KABARBARUSA.COM - Harga batu bara mengalami pelemahan setelah mengalami kenaikan selama tiga hari perdagangan berturut-turut. Pasca penyelenggaraan COP28 Dubai yang memfokuskan pada pengembangan Energi Baru Terbarukan (EBT), terjadi koreksi yang mencolok. Penurunan ini dapat diatributkan kepada aksi dua konsumen batu bara terbesar di dunia yang menahan pembeliannya, bertujuan untuk menstabilkan kenaikan harga. Dengan demikian, terlihat semakin sulit bagi batu bara untuk mencapai level psikologis US$ 140 per ton.
Berdasarkan data Refinitiv, harga kontrak Januari batu bara ICE Newcastle ditutup pada posisi US$ 134,5 per ton atau mengalami penurunan sebesar 0,55 persen pada perdagangan Selasa (5/12/2023). Pelemahan ini memberikan indikasi bahwa harga batu bara berpotensi memasuki fase bearish atau tren penurunan.
Penurunan harga batu bara sejalan dengan peningkatan aktivitas pasar Asia dalam meningkatkan produksi listrik berbasis ramah lingkungan serta mengurangi ketergantungan pada bahan bakar fosil, suatu tren yang telah berlangsung lebih cepat dibandingkan Amerika Utara dan Eropa sejak tahun 2015, berdasarkan data yang dikutip dari Reuters.
Penting dicatat bahwa fokus utama adalah pada peningkatan energi bersih, seperti tenaga angin dan surya, sebagai langkah krusial dalam mengurangi emisi karbon untuk mengatasi perubahan iklim. KTT iklim PBB atau COP28 yang berlangsung pada hari Sabtu menyaksikan 118 negara, dipimpin oleh Amerika Serikat dan Uni Eropa, berkomitmen untuk meningkatkan kapasitas energi terbarukan dunia hingga tahun 2030.
Namun, Tiongkok dan India tidak sepenuhnya mendukung janji COP28, terutama karena keterkaitannya dengan pembatasan penggunaan bahan bakar fosil. Keduanya menganggap bahan bakar fosil sebagai elemen penting untuk memenuhi kebutuhan listrik yang terus meningkat.
Lebih menariknya, meski menggunakan batu bara, Asia telah melampaui Eropa dan Amerika Utara dalam upaya melawan perubahan iklim sejak perjanjian iklim Paris pada tahun 2015. Ini dikonfirmasi oleh analisis data Reuters, yang menunjukkan bahwa dengan segala tantangan pendanaan yang lebih tinggi dan akses yang lebih lemah, Asia telah mengambil langkah-langkah signifikan dalam mengurangi emisi karbon.
Faktor lain yang mempengaruhi adalah permintaan stabil batubara termal dari sektor pembangkit listrik Tiongkok.
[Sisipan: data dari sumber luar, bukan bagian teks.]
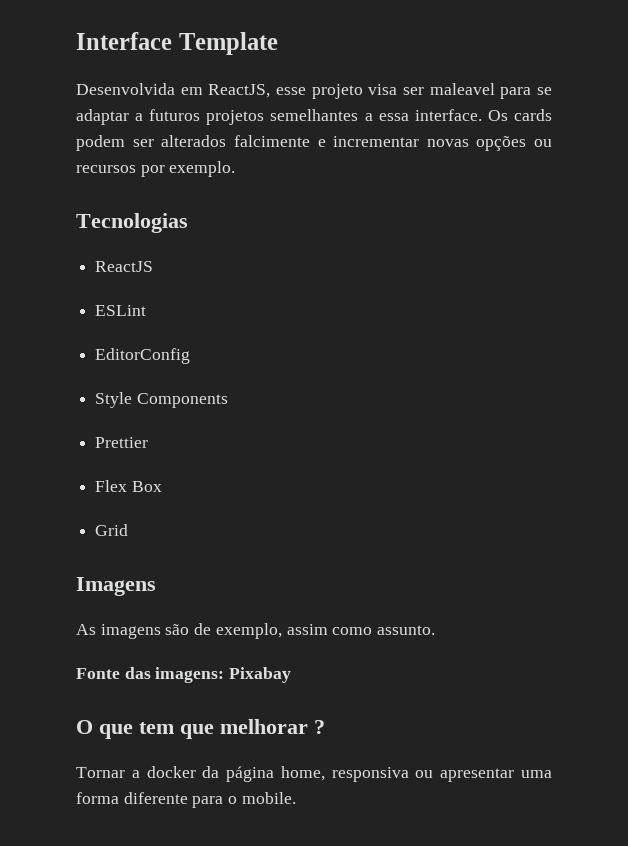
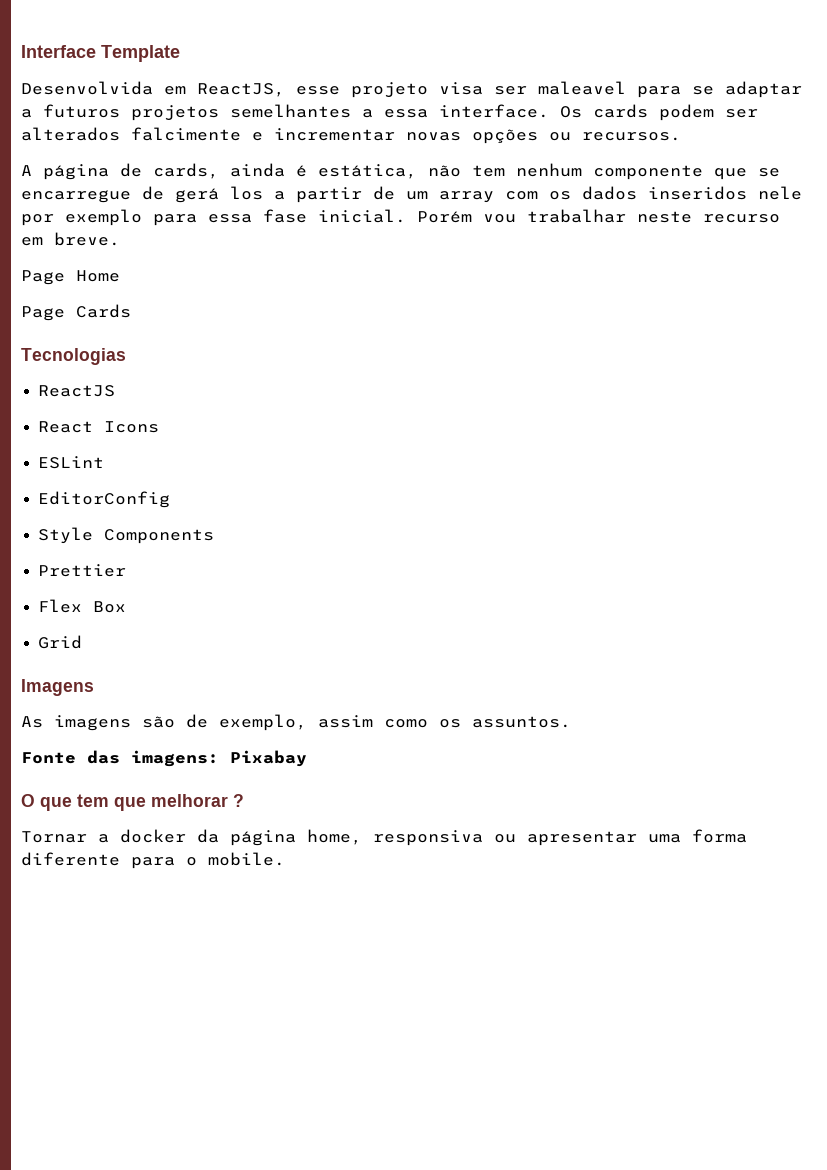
[76,161,236,177] recursos por exemplo. -> [582,132,681,141] [21,163,780,180] [21,186,802,203] [21,209,780,226] [21,232,120,246] [21,270,120,285] [21,304,131,321] recursos. // A página de cards, ainda é estática, não tem nenhum componente que se encarregue de gerá los a partir de um array com os dados inseridos nele por exemplo para essa fase inicial. Porém vou trabalhar neste recurso em breve. // Page Home // Page Cards
(154, 266) none -> [38,421,160,433] // React Icons
[377,625,436,635] assunto. -> [439,716,571,728] os assuntos.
Menurut S&P Global Commodity Insights, permintaan yang tetap tinggi disertai dengan penurunan suhu dan ketidakpastian permintaan untuk persiapan musim dingin.
Beberapa pedagang batu bara China juga diantisipasi menunda pembelian dengan harapan adanya penurunan harga. Prinsip dasarnya tetap sama: peningkatan permintaan mendorong kenaikan harga, dan sebaliknya.
Aksi menahan permintaan dari dua konsumen dan importir batu bara terbesar di dunia, Tiongkok dan India, diperkirakan menjadi pemicu utama koreksi harga saat ini. Tingkat permintaan yang tidak sebanding dengan harapan menyiratkan potensi terjadinya tren penurunan ke depannya.
Situasi serupa juga terlihat di India, sebagai konsumen dan importir batu bara terbesar kedua di dunia. Pembeli India diyakini akan mengikuti langkah pedagang Tiongkok untuk membatasi impor spot ke wilayah Asia Selatan.
Keseluruhan, penundaan pembelian dengan harapan penurunan harga dapat meredam tingkat impor dari China dan India, yang pada gilirannya dapat mengakibatkan peningkatan pasokan global dan penurunan harga batu bara secara keseluruhan.